If that is the reasoning @chicoreus (and I fully understand and agree with the reasoning) - then wouldn't it be better to add another Darwin Core term for temporalPrecision parallel to what we have for coordinate Precision?
@chicoreus - you still seem to be mixing the concept of resolution (course/fine) with duration. They are independent. As I said, I’d support a test of temporal resolution (and I agree with @ArthurChapman about a Darwin Core term for this) but duration makes far less sense to me. Let’s discuss on our Zoom meeting.
@Tasilee I agree we have to discuss it because I have exactly the opposite feeling.
I sincerely doubt that a bid to add a term for temporal precision would work for Darwin Core. That information is actually in the eventDate, unlike coordinatePrecision, which is not unambiguously detectable or coordinateUncertainty, which is not calculable from the coordinates.
Email discussion about use of bdq:precisionInSeconds and other terms/structure used in the test data. Any conclusions agreed?
The only real decision was that the output of a MEASURE is either a number, COMPLETE or NOT_COMPLETE. In all our tests the output is always a number. (COMPLETE and NOT_COMPLETE refer to MEASURES for multiple records only) Thus in the test data where we have bdq:precisionInSeconds="86400" we should just have "86400" etc.
I can't see anywhere else we need to make a change "bdq:precisionInSeconds" is not mentioned in the test anywhere, nor in the Vocabulary.
On Wed, 09 Mar 2022 20:30:11 -0800 Arthur Chapman @.***> wrote:
The only real decision was that the output of a MEASURE is either a number, COMPLETE or NOT_COMPLETE. In all our tests the output is always a number.
Exactly.
(COMPLETE and NOT_COMPLETE refer to MEASURES for multiple records only)
Under the framework, it is possible to formulate a Measure on a SingleRecord that returns COMPLETE or NOT_COMPLETE, we've been phrasing these as Validations instead (which is an entirely legimate alternative. For purposes of definition, we should be clear that it is possible to phrase a Measure in the form:
MEASURE_CORE_COMPLETENESS, Measure Completness SingleRecord for primary space/time/name core information. InformationElements: dwc:occurrenceID, dwc:taxonID, dwc:eventDate, dwc:decimalLatitude, dwc:decimalLongitude, dwc:geodeticDatum, dwc:coordinateUncertaintyInMeters. Specification: COMPLETE if each of dwc:occurrenceID, dwc:taxonID, dwc:eventDate, dwc:decimalLatitude, dwc:decimalLongitude, dwc:geodeticDatum, and dwc:coordinateUncertaintyInMeters contains a valid value; otherwise NOT_COMPLETE.
We'd probably express that as:
VALIDATION_CORETERMS_COMPLETE, Validation Completness SingleRecord for primary space/time/name core information. InformationElements: dwc:occurrenceID, dwc:taxonID, dwc:eventDate, dwc:decimalLatitude, dwc:decimalLongitude, dwc:geodeticDatum, dwc:coordinateUncertaintyInMeters. Specification: COMPLIANT if each of dwc:occurrenceID, dwc:taxonID, dwc:eventDate, dwc:decimalLatitude, dwc:decimalLongitude, dwc:geodeticDatum, and dwc:coordinateUncertaintyInMeters contains a valid value; otherwise NOT_COMPLIANT.
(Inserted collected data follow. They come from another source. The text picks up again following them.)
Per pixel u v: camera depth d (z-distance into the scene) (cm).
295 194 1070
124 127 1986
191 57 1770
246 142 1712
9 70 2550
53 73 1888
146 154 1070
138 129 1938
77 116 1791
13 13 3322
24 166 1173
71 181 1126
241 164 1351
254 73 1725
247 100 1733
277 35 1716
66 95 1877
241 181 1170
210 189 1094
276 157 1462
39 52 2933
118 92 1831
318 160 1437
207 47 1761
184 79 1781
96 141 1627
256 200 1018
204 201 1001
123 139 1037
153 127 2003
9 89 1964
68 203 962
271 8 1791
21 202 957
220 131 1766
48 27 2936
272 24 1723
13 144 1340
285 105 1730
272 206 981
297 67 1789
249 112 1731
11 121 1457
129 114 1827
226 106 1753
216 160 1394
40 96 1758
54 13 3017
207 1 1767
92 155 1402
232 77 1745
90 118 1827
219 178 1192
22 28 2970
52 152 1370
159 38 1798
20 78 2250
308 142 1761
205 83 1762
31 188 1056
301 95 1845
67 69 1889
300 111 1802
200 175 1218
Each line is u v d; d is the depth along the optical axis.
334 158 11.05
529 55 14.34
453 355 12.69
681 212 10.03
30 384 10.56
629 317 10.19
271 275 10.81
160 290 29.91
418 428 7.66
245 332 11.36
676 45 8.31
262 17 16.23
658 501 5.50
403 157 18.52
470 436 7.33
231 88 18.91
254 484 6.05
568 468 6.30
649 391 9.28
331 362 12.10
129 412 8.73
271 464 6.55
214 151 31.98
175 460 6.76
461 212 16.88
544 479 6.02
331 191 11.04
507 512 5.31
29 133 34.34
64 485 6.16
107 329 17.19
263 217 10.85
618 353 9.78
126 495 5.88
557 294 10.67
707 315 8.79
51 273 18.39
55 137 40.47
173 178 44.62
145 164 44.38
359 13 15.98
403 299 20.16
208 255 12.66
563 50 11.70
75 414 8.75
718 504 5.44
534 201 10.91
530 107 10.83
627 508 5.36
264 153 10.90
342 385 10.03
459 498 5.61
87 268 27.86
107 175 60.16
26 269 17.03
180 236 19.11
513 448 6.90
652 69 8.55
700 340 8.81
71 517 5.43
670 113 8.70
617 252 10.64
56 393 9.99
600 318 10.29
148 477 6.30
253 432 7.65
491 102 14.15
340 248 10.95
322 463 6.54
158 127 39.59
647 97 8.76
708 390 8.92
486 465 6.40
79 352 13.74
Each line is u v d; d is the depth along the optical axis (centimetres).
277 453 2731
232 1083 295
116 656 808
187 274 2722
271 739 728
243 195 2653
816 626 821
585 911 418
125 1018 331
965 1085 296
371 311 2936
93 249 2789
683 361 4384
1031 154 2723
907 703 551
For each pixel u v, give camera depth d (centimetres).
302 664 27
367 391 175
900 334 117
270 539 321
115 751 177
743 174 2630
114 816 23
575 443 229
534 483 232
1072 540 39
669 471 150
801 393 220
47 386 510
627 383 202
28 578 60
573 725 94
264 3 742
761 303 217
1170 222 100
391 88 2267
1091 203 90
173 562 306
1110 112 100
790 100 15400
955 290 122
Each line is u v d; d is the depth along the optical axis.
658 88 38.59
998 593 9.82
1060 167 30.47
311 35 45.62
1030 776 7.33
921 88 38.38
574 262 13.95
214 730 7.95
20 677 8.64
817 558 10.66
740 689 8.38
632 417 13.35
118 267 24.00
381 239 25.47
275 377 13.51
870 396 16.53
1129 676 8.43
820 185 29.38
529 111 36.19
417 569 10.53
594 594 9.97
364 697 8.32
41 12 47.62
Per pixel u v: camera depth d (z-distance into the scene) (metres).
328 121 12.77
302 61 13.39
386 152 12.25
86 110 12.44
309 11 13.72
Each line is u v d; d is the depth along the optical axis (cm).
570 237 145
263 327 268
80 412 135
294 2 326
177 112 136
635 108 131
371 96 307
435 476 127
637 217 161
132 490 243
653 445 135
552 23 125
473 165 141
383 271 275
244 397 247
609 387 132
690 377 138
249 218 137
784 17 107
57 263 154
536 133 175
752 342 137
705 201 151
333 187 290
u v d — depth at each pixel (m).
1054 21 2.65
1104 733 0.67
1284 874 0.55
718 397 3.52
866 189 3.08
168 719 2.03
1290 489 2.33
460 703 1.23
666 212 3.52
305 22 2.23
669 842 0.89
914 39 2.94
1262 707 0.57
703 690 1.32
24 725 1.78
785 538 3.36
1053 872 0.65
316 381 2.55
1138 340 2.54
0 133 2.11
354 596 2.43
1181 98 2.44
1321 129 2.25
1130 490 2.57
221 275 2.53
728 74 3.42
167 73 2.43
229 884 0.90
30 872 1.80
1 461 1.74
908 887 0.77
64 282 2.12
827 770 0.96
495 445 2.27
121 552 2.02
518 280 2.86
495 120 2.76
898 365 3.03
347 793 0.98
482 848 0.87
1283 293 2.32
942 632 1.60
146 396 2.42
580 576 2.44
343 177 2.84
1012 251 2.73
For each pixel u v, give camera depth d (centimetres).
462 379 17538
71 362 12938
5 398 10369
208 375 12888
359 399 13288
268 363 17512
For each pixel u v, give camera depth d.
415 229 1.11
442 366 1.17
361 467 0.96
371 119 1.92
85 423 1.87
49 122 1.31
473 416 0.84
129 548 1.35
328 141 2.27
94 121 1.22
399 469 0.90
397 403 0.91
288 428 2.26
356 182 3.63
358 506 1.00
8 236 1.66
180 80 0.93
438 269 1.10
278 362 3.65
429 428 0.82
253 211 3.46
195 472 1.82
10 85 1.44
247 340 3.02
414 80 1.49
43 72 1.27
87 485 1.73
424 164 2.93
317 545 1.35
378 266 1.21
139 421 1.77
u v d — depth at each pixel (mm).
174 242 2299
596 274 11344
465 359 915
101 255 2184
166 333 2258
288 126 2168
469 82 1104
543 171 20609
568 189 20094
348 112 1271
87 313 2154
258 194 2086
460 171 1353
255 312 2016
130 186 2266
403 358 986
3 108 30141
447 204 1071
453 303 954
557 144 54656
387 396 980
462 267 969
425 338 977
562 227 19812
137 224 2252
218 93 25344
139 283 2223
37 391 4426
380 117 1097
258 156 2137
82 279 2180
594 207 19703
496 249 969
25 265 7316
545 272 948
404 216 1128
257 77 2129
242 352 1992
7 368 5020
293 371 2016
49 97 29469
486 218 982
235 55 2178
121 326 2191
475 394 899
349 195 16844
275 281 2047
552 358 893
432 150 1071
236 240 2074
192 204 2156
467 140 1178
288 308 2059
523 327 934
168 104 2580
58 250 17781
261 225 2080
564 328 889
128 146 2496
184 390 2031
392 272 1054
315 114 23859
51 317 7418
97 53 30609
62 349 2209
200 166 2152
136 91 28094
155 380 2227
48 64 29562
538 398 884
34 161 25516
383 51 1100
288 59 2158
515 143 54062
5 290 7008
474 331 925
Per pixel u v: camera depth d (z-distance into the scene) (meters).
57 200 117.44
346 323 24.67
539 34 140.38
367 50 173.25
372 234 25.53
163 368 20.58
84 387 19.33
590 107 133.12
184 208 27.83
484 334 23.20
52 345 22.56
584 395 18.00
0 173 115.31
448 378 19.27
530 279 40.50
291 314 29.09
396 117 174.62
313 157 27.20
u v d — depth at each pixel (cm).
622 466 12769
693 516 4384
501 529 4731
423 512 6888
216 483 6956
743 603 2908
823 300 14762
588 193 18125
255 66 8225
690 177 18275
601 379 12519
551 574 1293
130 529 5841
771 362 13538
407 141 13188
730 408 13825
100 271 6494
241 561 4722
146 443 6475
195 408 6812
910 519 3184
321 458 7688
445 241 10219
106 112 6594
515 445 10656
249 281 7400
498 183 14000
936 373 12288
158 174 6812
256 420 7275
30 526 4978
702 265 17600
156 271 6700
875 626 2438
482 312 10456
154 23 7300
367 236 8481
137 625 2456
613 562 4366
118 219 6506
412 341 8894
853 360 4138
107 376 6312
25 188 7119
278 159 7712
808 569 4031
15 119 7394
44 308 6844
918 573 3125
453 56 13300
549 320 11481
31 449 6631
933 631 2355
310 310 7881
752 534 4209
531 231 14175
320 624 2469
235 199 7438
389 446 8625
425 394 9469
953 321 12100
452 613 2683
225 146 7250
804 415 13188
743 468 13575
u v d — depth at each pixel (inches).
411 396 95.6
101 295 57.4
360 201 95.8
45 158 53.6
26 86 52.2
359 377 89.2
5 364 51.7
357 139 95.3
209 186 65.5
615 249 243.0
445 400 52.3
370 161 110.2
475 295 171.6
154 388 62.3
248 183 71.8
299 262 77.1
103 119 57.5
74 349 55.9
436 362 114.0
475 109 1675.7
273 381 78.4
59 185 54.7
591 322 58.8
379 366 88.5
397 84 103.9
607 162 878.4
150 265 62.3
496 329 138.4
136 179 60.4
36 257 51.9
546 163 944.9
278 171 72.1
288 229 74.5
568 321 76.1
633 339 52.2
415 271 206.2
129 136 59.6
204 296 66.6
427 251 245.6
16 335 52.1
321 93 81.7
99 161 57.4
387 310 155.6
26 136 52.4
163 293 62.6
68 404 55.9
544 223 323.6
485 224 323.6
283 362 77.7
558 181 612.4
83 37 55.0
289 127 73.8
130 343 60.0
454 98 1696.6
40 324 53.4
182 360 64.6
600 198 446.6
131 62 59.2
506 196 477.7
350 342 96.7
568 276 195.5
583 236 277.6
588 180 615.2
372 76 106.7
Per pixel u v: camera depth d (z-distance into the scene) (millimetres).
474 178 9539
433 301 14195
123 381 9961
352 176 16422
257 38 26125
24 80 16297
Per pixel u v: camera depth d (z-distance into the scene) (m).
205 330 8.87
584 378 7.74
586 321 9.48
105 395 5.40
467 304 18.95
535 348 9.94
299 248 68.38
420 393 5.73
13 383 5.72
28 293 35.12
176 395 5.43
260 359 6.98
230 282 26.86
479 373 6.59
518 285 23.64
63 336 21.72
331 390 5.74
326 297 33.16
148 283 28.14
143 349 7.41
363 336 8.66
But, under the framework, both are valid ways to express the same concept, and for simplicity for end users, the way we are doing things with measures expressing only numeric values for SingleRecords, and using validations to test for completeness of information, is probably the better (and easier to understand for end users) choice.
I've applied @tucotuco 's 'The length of a day is 86400 seconds. Implementations should treat all days as 86400 seconds, but should include leap days." to the Notes.
@Tasilee @ArthurChapman also from various emails and discussion, as a generalization, in natural science collections data, the eventDate often represents a period of time where the collecting event occurred somewhere within this period of time, while for observational data, the eventDate may well represent a one second period where the observation covered the entire duration of this period of time, so precision, duration, period, uncertainty, and other terms we apply get muddled. In general, dwc:eventDate="1911" means that the occurrence occurred sometime within the year 1911, and for dwc:eventDate="1924-12-04", the occurrence occurred sometime within the day 1924-12-11, and for eventDate="2004-06-03T04:32:16Z", the occurrence covered a the specified second on 2004-06-03.
It is important for some use cases for eventDate data to be known to within a single day, thus 1911 is not fit for their purposes, but 1924-12-11 and 2004-06-03T04:32:16Z are. Other use cases can tolerate more uncertainty and 1911 may be fit, while 1910-01-01/1919-12-31 may not be. The measure of the number of seconds represented by the date/time value in dwc:eventDate provides for easy arbitrary filters for the acceptable length of time that can be present in an eventDate for a particular use case.
Now, we need to settle on what word to call this MEASURE_EVENTDATE_**********INSECONDS, and whether Resolution is the correct data quality dimenson for it.
(stepping in quietly here. I'd also wonder how often the date-with-time-stamp is a data export error in data type and not a "real" timestamp). I've seen use cases where the timestamp part really had no meaning but was simply an error either in the database, or in the export options that added a timestamp.
@debpaul yes, that is a good one, difficult to detect (except perhaps by seeing a difference between a time value present in dwc:eventDate, and a non-empty value in dwc:eventTime), and fortunately largely outside of the data quality needs expressed in the TG3 user scenarios - where for the most part knowing the date of the occurrence to within either a day or a year was fine. A case where this might be of importance is where a time value appened to a date includes a time zone that would cause other software to shift into the previous or next day, and the user's data quality needs are for, for example for a question around phenology, and data that is accurate to the day is important.
The TG3 analysis of user needs indicated that knowlege/accuracy/precision/etc of time more granular than a day isn't a core data quality need, thus TG2 has framed the CORE tests around years, months, and days, in dwc:eventDate, with none of the tests including dwc:eventTime as an information element. This rationale contributed to the guidance in this Measure to ignore leap seconds, they aren't important for CORE purposes (but someone else is free to define a Measure that includes them, if that serves some data quality need they have. Conversely, when @godfoder first proposed this measure, we were discussing a series of different tests of whether an event date fell into a single day, or a few days, or a week, or a month, or a year, or a decade, all looking a some specific quality need expressed in the TG3 user stories (and our experiences), and Alex suggested a single simple measure of how much time was represented by the dwc:eventDate as a generalization, fit for all of these, and for finer grained needs. Thus this of all the CORE tests stepped into the domain of time (for good engineering reasons).
@debpaul please do step in at any time. It is good to get more views into our tests and I am sure the four of us miss a lot of nuances. It is great to get more comments
@debpaul please do step in at any time. It is good to get more views into our tests and I am sure the four of us miss a lot of nuances. It is great to get more comments
Thanks @ArthurChapman thanks for the encouragement. I know sometimes I might not quite grok so I hesitate. Being invited and being welcome is wonderful - and of course, finding out my perception or example is useful - so much the better.